Mieszkańcy Siedlec, w gminie Chęciny nie mają wody i kanalizacji. Wodę do prania, mycia naczyń czy do kąpieli muszą przynosić z hydrantu, a nieczystości wylewają do kanału obok domów. W budynkach mieszkają też osoby niepełnosprawne i po ciężkich chorobach. W tych przypadkach rodziny mają jeszcze większy problem.
Kiedy mieszkańcy bloków komunalnych poczują się jak w XXI wieku?
Na ten temat dyskutowaliśmy w programie Interwencja.
Problem jest znany władzom gminy. Jak powiedział zastępca burmistrza Chęcin, Mariusz Nowak opracowana została dokumentacja na wykonanie przyłącza kanalizacji wodno-ściekowej. Szacunkowy koszt wynosi około 3,5 miliona złotych. To jest jednak poważna kwota dla miejskiego budżetu, ale gmina będzie szukać dofinansowania ze środków zewnętrznych.
Z kolei Andrzej Paździerz, dyrektor Zakładu Gospodarki Komunalnej stwierdził, że rozwiązaniem może być etapowanie inwestycji, głównie ze względów finansowych.

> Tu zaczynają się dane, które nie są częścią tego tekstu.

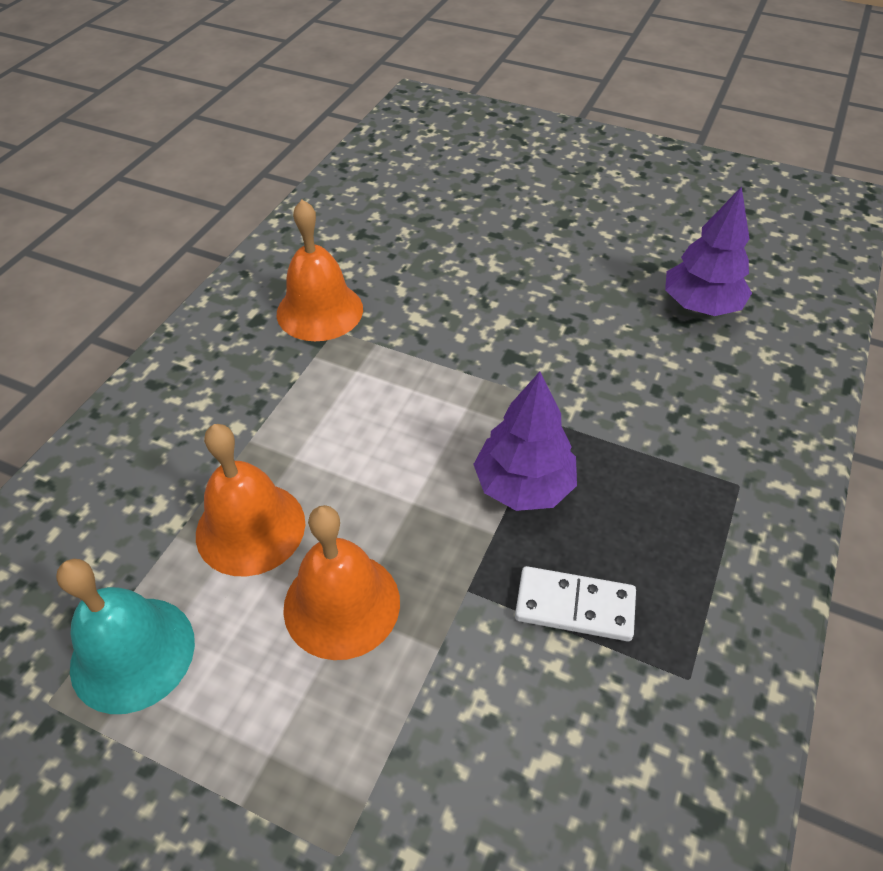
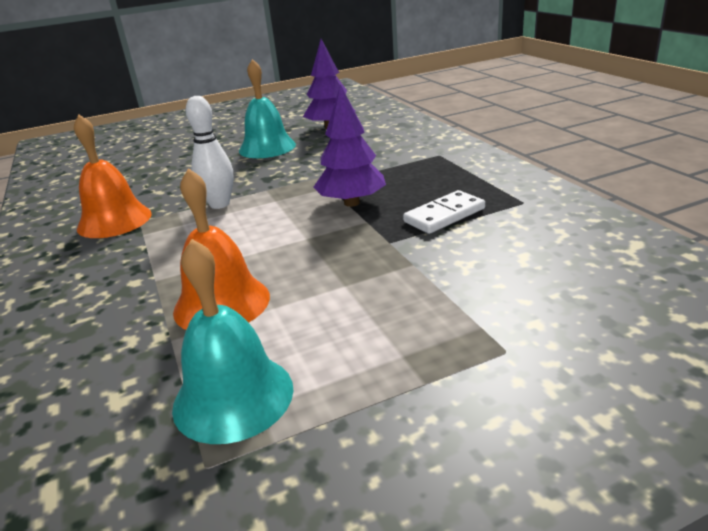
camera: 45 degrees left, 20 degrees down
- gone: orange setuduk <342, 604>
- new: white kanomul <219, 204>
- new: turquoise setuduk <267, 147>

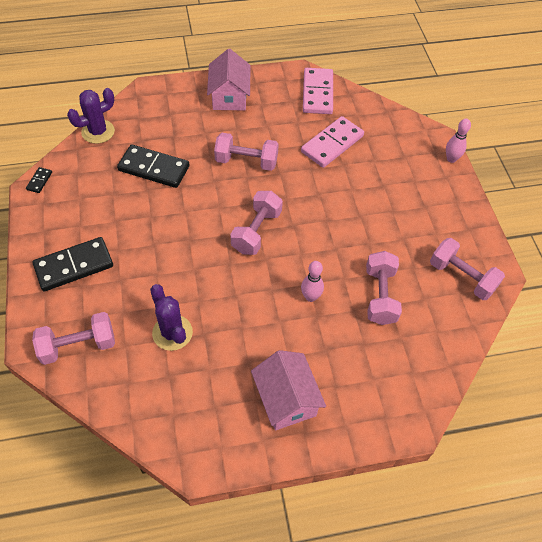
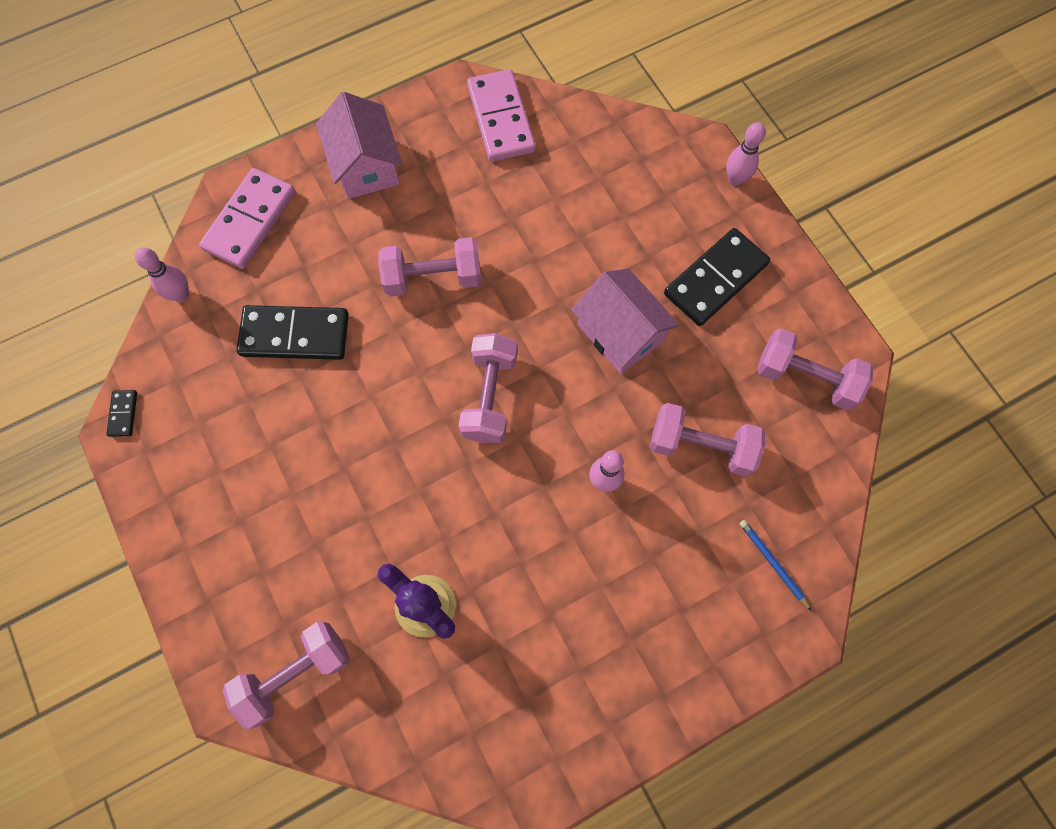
camera: 15 degrees left, 15 degrees up
- new: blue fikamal <772, 563>
- shifted: black rotisak <74, 266> to <715, 279>
- shifted: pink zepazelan <286, 399> to <620, 333>
- shifted: pink rotisak <332, 144> to <250, 221>
- swapped: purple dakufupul <98, 132> to pink kanomul <181, 295>
- rotated: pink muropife <380, 296> = <701, 446> 60 degrees counterclockwise

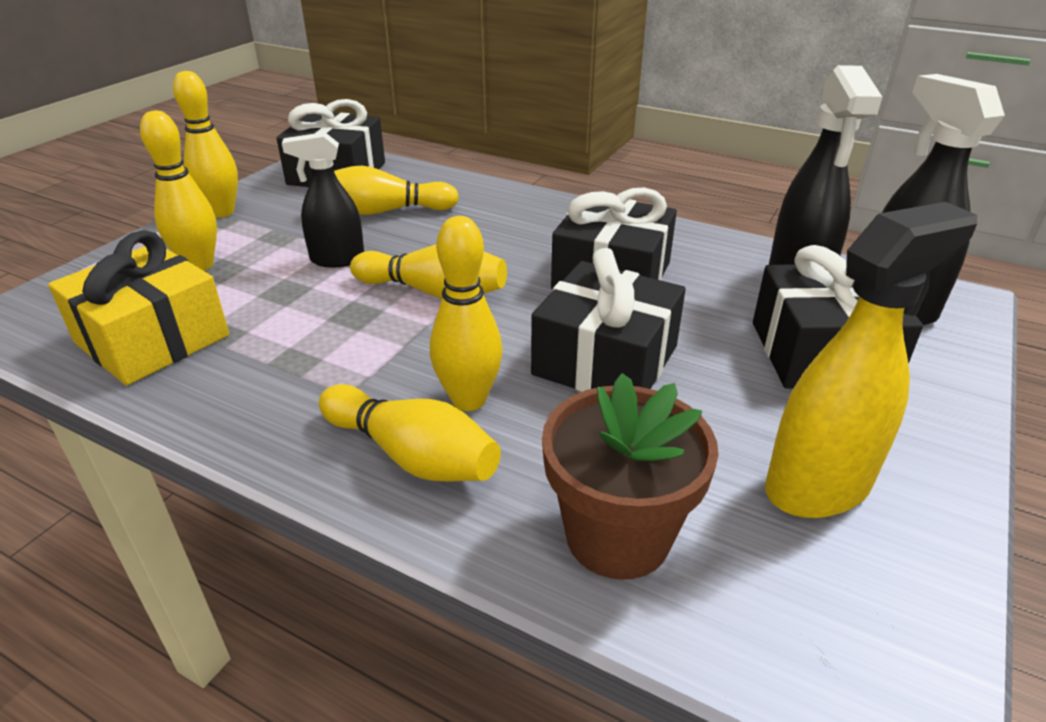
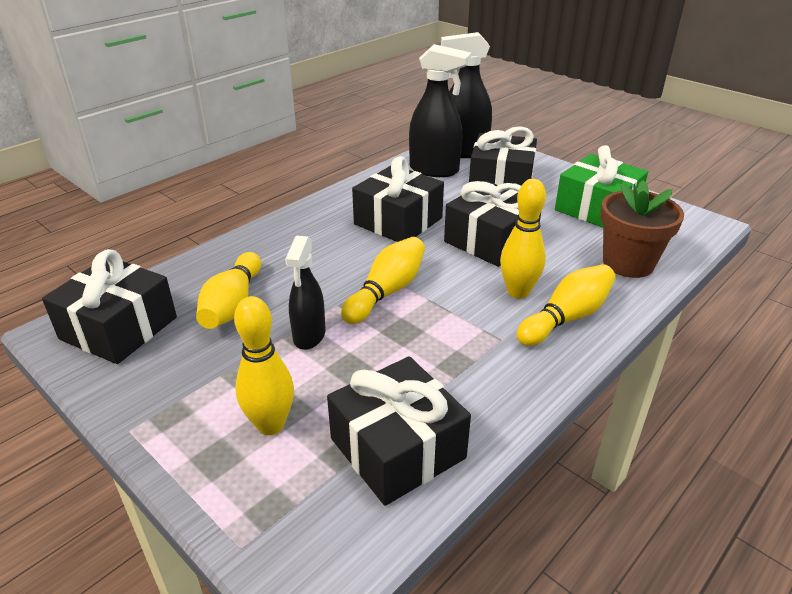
camera: 75 degrees left, 0 degrees up
- gone: yellow kanomul <222, 212>
- swapped: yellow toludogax <818, 486> to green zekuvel <597, 208>
- repainted: yellow zekuvel <152, 339> to black zekuvel <397, 448>

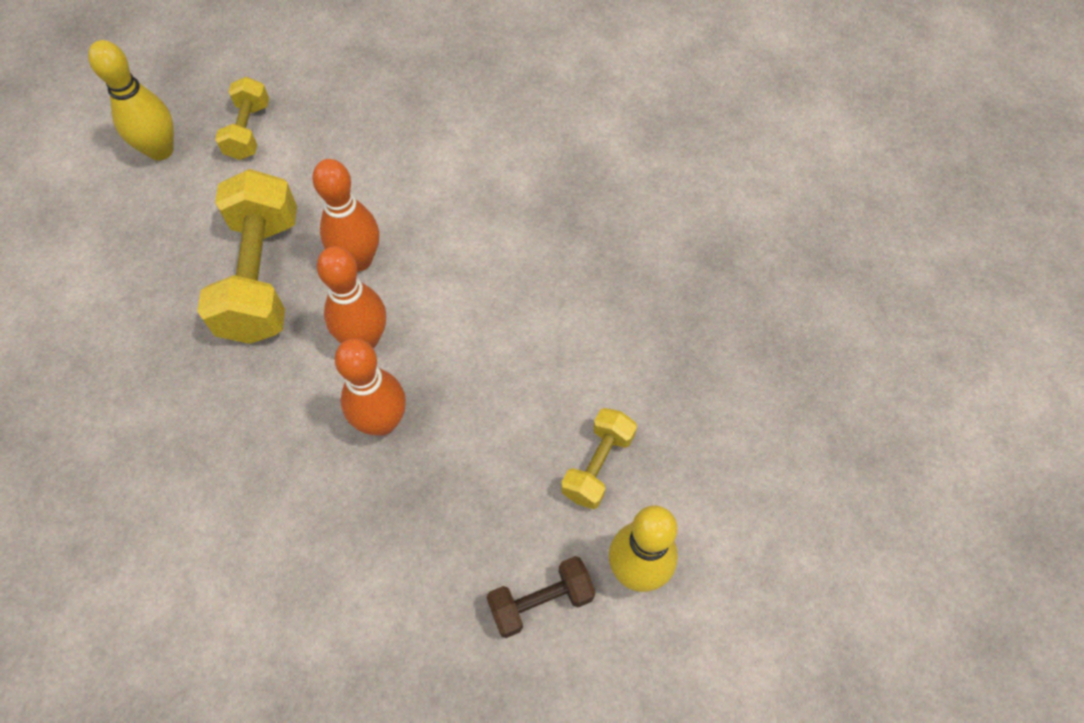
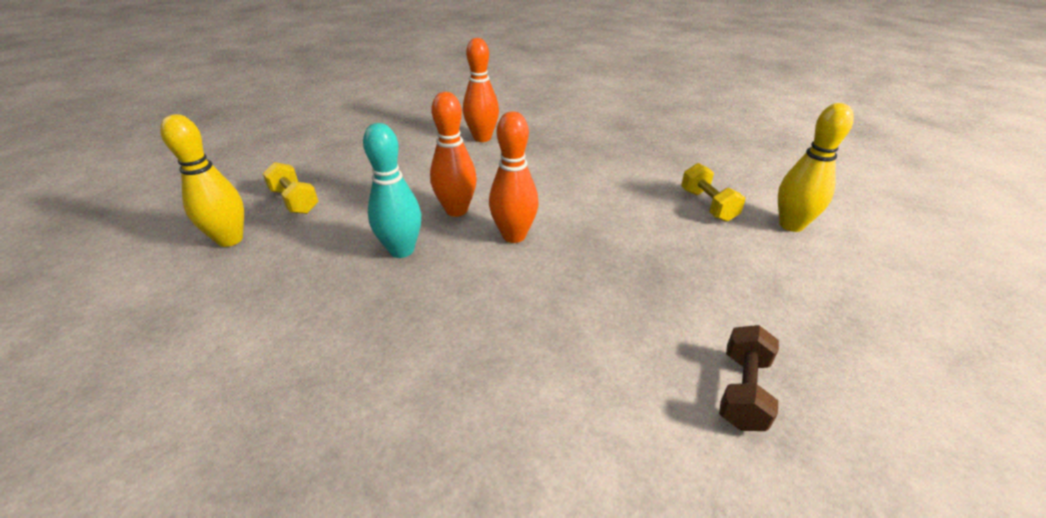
camera: 45 degrees left, 25 degrees down
- shifted: orange kanomul <382, 422> to <482, 138>
- shifted: brown muropife <541, 601> to <742, 391>
- swapped: yellow muropife <261, 276> to turquoise kanomul <401, 250>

W spotkaniu uczestniczyli również radni gminy Chęciny: Anna Krzeszowska, Dorota Wróblewska, Agata Pobocha oraz Jacek Suder. O ile panie debiutują jako radne i dowiedziały się o problemie z naszego programu, to Jacek Suder z tej miejscowości zna go dobrze. Wszyscy podkreślali, że sytuacja mieszkańców jest fatalna i zadeklarowali, że w pracach rady miasta i poszczególnych komisji będą szukać rozwiązania.